In this document, the terms “communication link” and “communication path” mean a wired or wireless path via which a first device sends communication signals to and/or receives communication signals from one or more other devices. Devices are “communicatively connected” if the devices are able to send and/or receive data via a communication link. “Electronic communication” refers to the transmission of data via one or more signals between two or more electronic devices, whether through a wired or wireless network, and whether directly or indirectly via one or more intermediary devices.
An “automated device monitoring system” is a set of hardware that is communicatively and/or electrically connected to various components (such as sensors) of an automated device to collect status or operational parameter values from those components.
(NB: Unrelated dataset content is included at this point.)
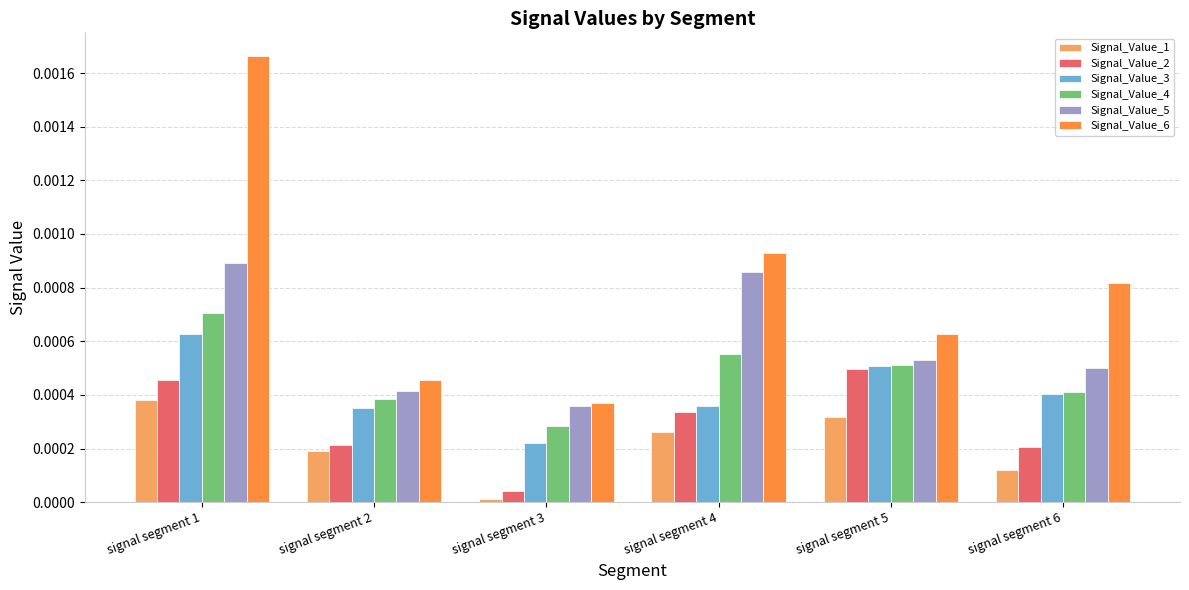

Is it true that Signal_Value_6 equals 0.0 at signal segment 6?

True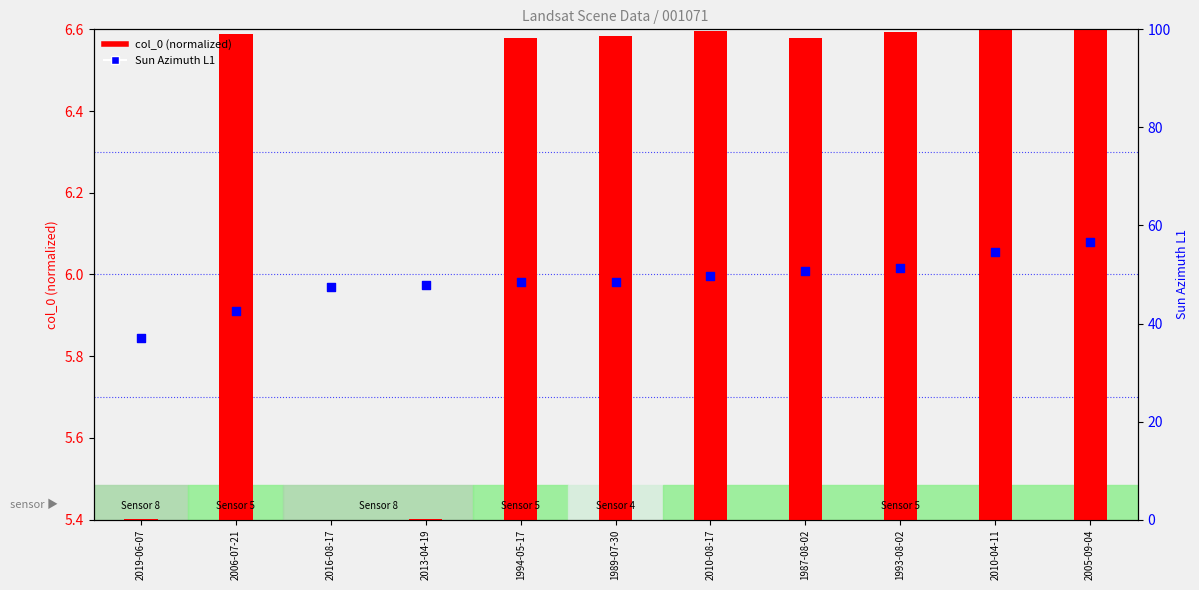

At how many categories does at least one series exceed 55?

1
An automated device monitoring system may include or be connected to a data logging device that includes a data input (such as a wireless receiver) that is configured to receive device operation data directly or indirectly from the device's components. The monitoring system also may include a processor, a transmitter and a memory with programming instructions. A monitoring system may include a transmitter for transmitting commands and/or data to external electronic devices and/or remote servers. In various embodiments, a monitoring system may be embedded or integral with the automated device's other computing system components, or it may be a separate device that is in communication with one or more other local systems, such as, for example in the context of an autonomous vehicle, an on-board diagnostics system.
In this document, when relative terms of order such as “first” and “second” are used to modify a noun, such use is simply intended to distinguish one item from another, and is not intended to require a sequential order unless specifically stated.
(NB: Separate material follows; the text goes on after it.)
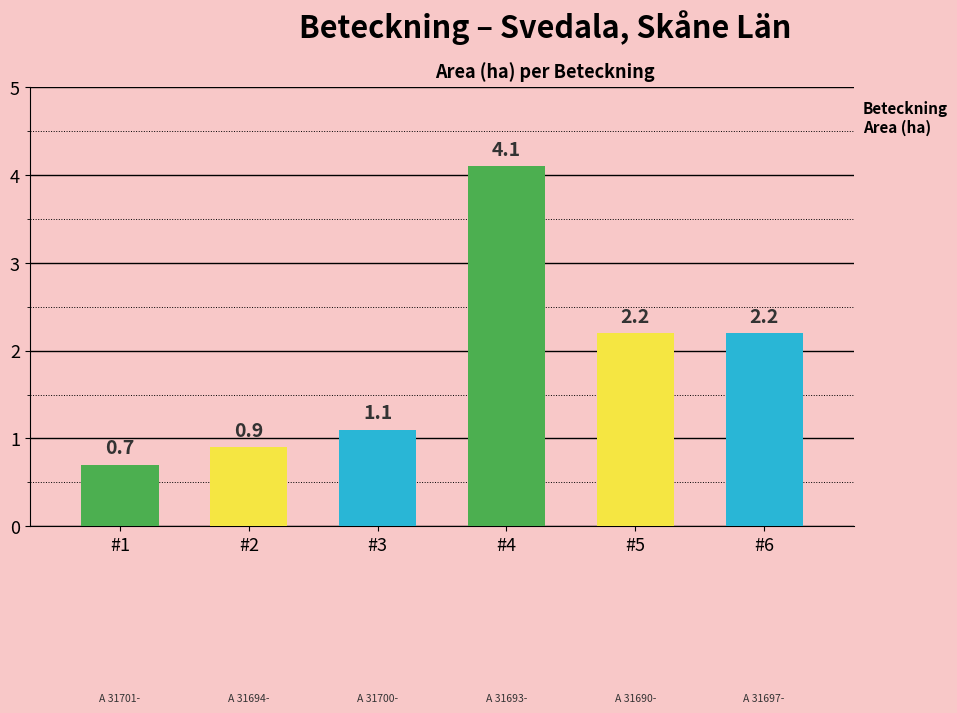

What position from the left is A 31690-2023?

5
In addition, terms of relative position such as “vertical” and “horizontal”, or “front” and “rear”, when used, are intended to be relative to each other and need not be absolute, and only refer to one possible position of the device associated with those terms depending on the device's orientation. When this document uses the terms “front,” “rear,” and “sides” to refer to an area of a vehicle, they refer to areas of vehicle with respect to the vehicle's default area of travel. For example, a “front” of an automobile is an area that is closer to the vehicle's headlamps than it is to the vehicle's tail lights, while the “rear” of an automobile is an area that is closer to the vehicle's tail lights than it is to the vehicle's headlamps. In addition, the terms “front” and “rear” are not necessarily limited to forward-facing or rear-facing areas but also include side areas that are closer to the front than the rear, or vice versa, respectively. “Sides” of a vehicle are intended to refer to side-facing sections that are between the foremost and rearmost portions of the vehicle.